# [TEXT TO READ]

Graber’s current and former students are finding ways to carry on her memory after her death last week. Upon hearing the news of her passing on Thursday, FHS alumna Mira Pappin began painting a portrait of her former teacher. Pappin worked on the piece through the night, and early on the morning of Friday, Nov. 5, posted a photo of her painting on Facebook.
The painting shows an image of Graber wearing a cross behind a row of flowers with the words “Peace and Love” written over her head. It was a phrase familiar to her students, one that she often said after giving a big assignment.
“It was her way to tell us that she meant us the best,” Pappin said. “She was helping us improve with any assignment she gave us. Her mantra of ‘peace and love’ always stopped our complaints, because we did love her.”
Pappin said she painted the portrait of Graber because she felt the need to honor and celebrate her former teacher, and Graber always appreciated Pappin’s artwork.
“I hated seeing all the photos of the news articles people were posting of her,” Pappin said. “They were grainy and didn’t show how her students saw her, which was full of color and beauty.”
Pappin, a 2020 graduate of FHS, had Graber for Spanish II and Spanish III. She fondly remembers the talent shows that she and her classmates got to perform for Graber, usually right before winter break.
“They were a great way to unwind and have fun,” Pappin said.
During one of these talent shows, Pappin and her friend Harper Fiske sang the song “Remember Me” from the movie “Coco” in both Spanish and English.
“Mrs. Graber cried from our singing,” Pappin said.
Pappin said Graber held her students to high standards, which Pappin credits for making her practically fluent in Spanish by the end of her third year.
“I was able to read most Spanish and hold a conversation with Mrs. Graber in Spanish pretty confidently,” Pappin said. “I know that many students were just as proficient.”
Emma Carlson, FHS Class of 2019, wrote a poem in memory of her former teacher. She posted it on Facebook just hours after learning of Graber’s passing.
The poem ends with the lines:
We will all see you in everything that is good
And we will all smile and we will all croon,
“Hola, Señora Graber. ¿Cómo estás?”
Carlson shared memories of her favorite times in Graber’s class. She had Graber for Spanish II and Spanish III. Like Pappin, she loved Graber’s catchphrase “peace and love.”
“I always thought it was funny when she would do that,” Carlson said. “She’d give us a couple pages of homework, and then exclaim, ‘Don’t hate me! Peace and love, chamacos [kids].’ It was impossible to think of her as mean after that.”

# [WORK TO DO]
**a)** In the article about Mrs. Graber, what song did Pappin and Harper Fiske sing at one of the talent shows?
**b)** Carry on the article about Mrs. Graber, picking up right after its last sentence.
The listing that follows is not needed here.

# [INFORMATION SHOWN]
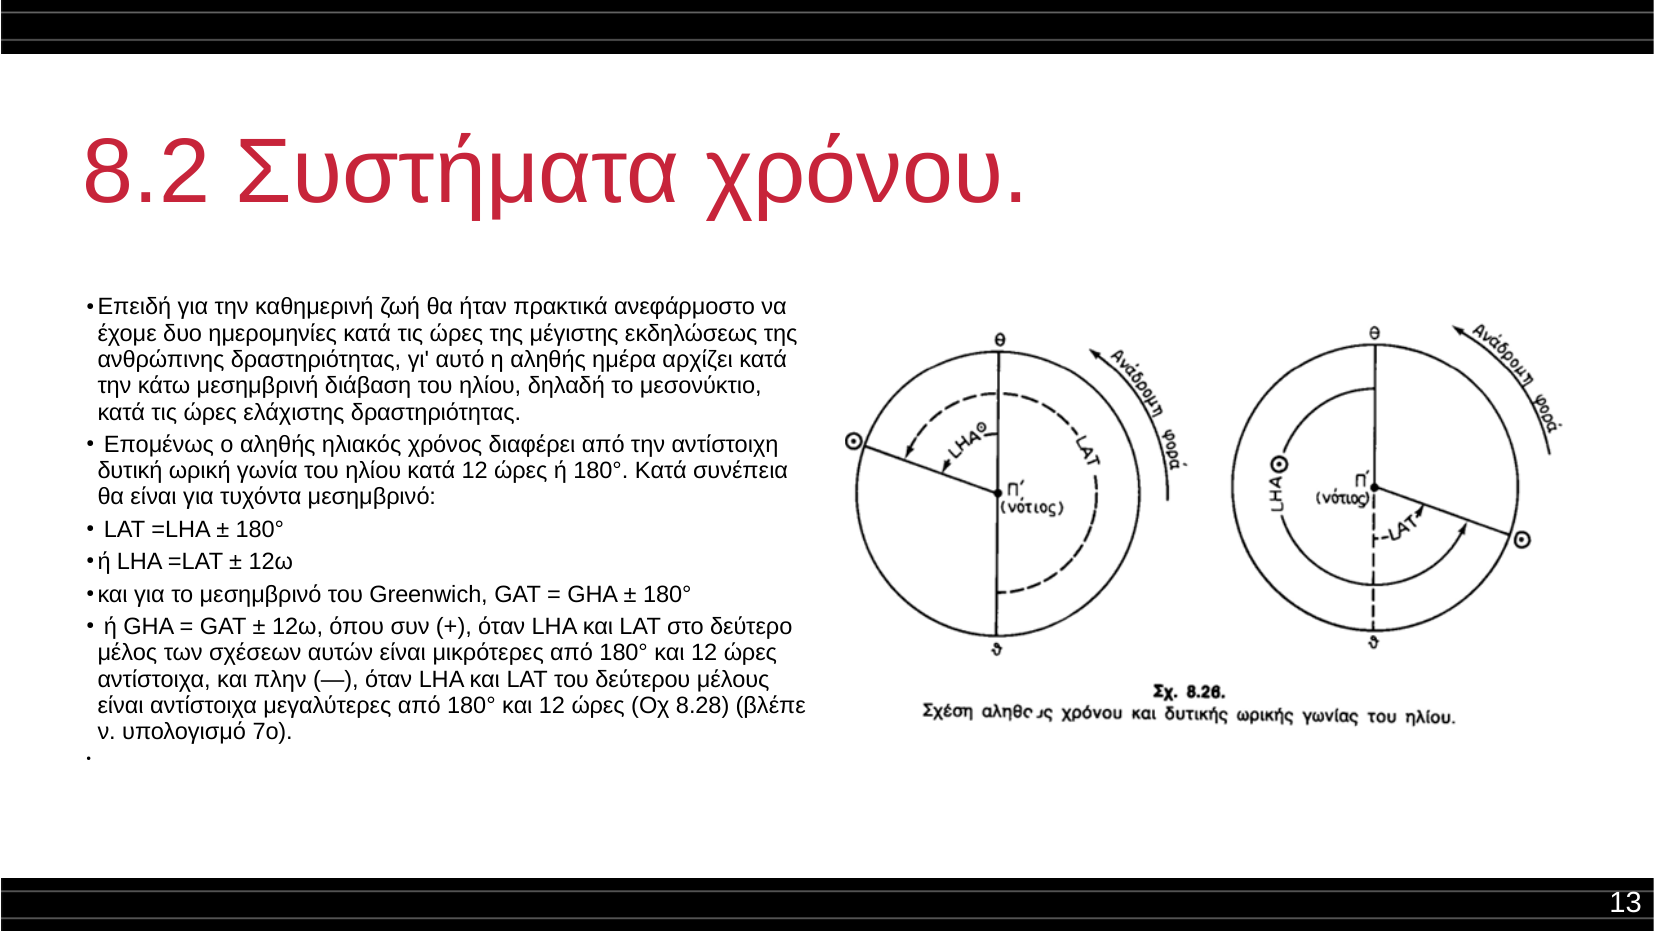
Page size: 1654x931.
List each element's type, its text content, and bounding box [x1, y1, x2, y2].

# [TASK ANSWERS]
**a)** They sang "Remember Me" from the movie "Coco."

**b)**
Carlson said the thing she appreciated most of all in Graber was her love for the arts. Carlson said sometimes enthusiasm for sports can overshadow theater and music, but Graber “didn’t let us more artistically inclined kids slip by her.” She attended every play, concert and musical.
“The next day of class following one of those events, she would individually acknowledge as many of the participating students that she could,” Carlson said. “After that, she would notoriously encourage the rest of the class to ‘clap on them!’ When the applause was mediocre, she’d try again, joyously yelling, ‘Don’t be jealous! Clap on them!’”
Graber asked students to sign their programs from these events, so she could save the signatures for “when you are famous one day.”
“She was amazing,” Carlson said. “She was wonderful. She was a tough teacher and a tough grader, but you learned more from her than anyone else. I’ll miss her very dearly. The world lost an amazing person.”
Carlson’s full poem is as follows:
We all talked and we all think we heard you this morning
Rousing the roosters and the trees and the sun to wake us all gentle — wake us all lovely
We all think we saw you teaching the speckled fawn to stand, the hatchlings to fly, the children to speak.
We — the children, your students, your kids, your chamacos — we come from you. We are because of you.
And come this time next year, we will all sheathe you in a gown of marigolds and we will all carry you home.
We will always carry you, we promise, okay? We promise
We will see you in everything that is good
And we will smile and we will croon,
“Hola, Señora Graber. ¿Cómo estás?”
We promise
Fairfield High School graduate Mira Pappin painted this portrait of FHS Spanish teacher Nohema Graber just hours after learning of her death on Thursday, Nov. 4. Pappin said she wanted to create a portrait that captured Mrs. Graber’s “color and beauty.” (Image courtesy of Mira Pappin)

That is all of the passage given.